„Raketenantrieb“ dank Akku

E-Bikes werden immer beliebter. Für ein sichereres Fahren, holte die Seniorenbeauftragte Gabi Schmid Fachleute auf die Brand.

Nehme ich das blaue, das weiße oder lieber da hinten das kleine E-Bike zum Ausprobieren? Eine Frage, die sich jüngst Radfahrer am Brandler Schulhof stellten. Unter dem Motto „Mit dem E-Bike sicher unterwegs!“ folgten sie der Einladung zum Verkehrssicherheitstag, den die Gemeinde Ihrlerstein gemeinsam mit der Kreisverkehrswacht im Landkreis Kelheim veranstaltete. Zweiradhändler Björn Jessen stellte begleitend dazu eine gut sortierte Auswahl an E-Bikes und sein breites Fachwissen zur Verfügung.

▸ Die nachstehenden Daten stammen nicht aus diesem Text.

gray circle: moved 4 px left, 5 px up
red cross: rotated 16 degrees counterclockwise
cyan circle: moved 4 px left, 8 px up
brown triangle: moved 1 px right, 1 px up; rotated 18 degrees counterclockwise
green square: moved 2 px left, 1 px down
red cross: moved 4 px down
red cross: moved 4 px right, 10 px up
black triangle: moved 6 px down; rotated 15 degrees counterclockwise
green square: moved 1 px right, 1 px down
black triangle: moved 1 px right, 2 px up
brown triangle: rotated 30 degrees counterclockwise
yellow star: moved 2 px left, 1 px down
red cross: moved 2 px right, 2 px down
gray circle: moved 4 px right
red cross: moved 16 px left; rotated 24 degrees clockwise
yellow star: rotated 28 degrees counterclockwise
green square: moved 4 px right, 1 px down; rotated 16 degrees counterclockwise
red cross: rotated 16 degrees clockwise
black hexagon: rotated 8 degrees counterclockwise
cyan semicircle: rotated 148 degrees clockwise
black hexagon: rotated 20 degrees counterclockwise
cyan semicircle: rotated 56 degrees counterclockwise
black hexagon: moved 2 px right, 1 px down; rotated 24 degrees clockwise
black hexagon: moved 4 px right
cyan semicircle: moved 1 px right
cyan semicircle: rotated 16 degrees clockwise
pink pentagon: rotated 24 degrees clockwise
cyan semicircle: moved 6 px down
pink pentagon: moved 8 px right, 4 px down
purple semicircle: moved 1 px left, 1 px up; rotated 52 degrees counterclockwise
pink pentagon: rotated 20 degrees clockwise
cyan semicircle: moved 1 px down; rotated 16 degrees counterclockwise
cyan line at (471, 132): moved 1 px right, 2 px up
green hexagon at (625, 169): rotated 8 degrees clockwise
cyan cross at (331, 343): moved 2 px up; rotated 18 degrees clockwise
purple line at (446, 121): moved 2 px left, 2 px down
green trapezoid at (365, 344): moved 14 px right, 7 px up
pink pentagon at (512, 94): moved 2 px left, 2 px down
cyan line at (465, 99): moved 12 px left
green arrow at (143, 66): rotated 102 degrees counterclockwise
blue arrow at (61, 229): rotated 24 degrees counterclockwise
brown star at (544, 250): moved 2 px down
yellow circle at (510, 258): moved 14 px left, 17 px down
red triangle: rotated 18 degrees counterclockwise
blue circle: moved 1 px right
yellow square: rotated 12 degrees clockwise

Bild1: Bei einem kleinen Geschicklichkeitsparcours am Schulhof konnte jeder das Fahrgefühl mit einem E-Bike testen

Hauptargument der Teilnehmer: „Mit einem E-Bike kann ich bequem den Brandler Berg hinauffahren“. Manche unter ihnen sind bereits stolze Besitzer und wollten sich Ratschläge holen; Andere nutzen die Gelegenheit einer unverbindlichen Probefahrt.

Klaus-Dieter Zerwes, Seniorenbeauftragter und Trainer der Verkehrswacht, gab unter anderem Informationen zu Verkehrsrecht, Sicherheit und Praxistipps. Er kennt viele Gründe, warum sich nicht nur Senioren ein E-Bike anschaffen: „Lieblings-Strecken werden zu anstrengend; die Kraft reicht nicht mehr aus; die Anderen müssen dann auf mich warten“.

Fettpölsterchen abbauen

Zerwes sieht die Fahrten mit Akku-Unterstützung als gesundes Hobby, das die Umwelt schont. „Man baut Fettpölsterchen ab, steigert die Leistungsfähigkeit, bleibt jung und gelenkig.“ Der E-Bike Boom ist ungebrochen. „Wurden 2009 noch 150.000 Stück verkauft, waren es 2018 bereits 980.000 Stück“ berichtete Zerwes. War die Zielgruppe einst die Generation 60 Plus, unsportliche und körperlich eingeschränkte Menschen, finden sich heute die Besitzer in allen Altersgruppen. Sogar Kinder nutzen das E-Bike. Klaus-Dieter Zerwes empfiehlt, vor einem Kauf die verschiedenen Modelle und Motoren zu testen und Brems- und Ausweichvorgänge zu üben.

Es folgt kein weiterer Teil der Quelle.